**WORK ORDER**
For every line in the data below, check for the word "assign", then state how many lines have it. Answer with the number only.

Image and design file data
↓

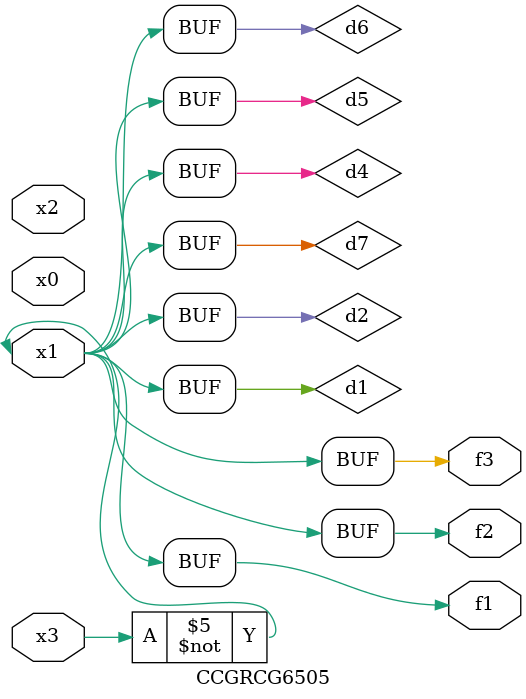
<source format=v>
module CCGRCG6505(
	input x0, x1, x2, x3,
	output f1, f2, f3
);

	wire d1, d2, d3, d4, d5, d6, d7;

	not (d1, x3);
	buf (d2, x1);
	xnor (d3, d1, d2);
	nor (d4, d1);
	buf (d5, d1, d2);
	buf (d6, d4, d5);
	nand (d7, d4);
	assign f1 = d6;
	assign f2 = d7;
	assign f3 = d6;
endmodule

</source>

↑

**RESPONSE**
3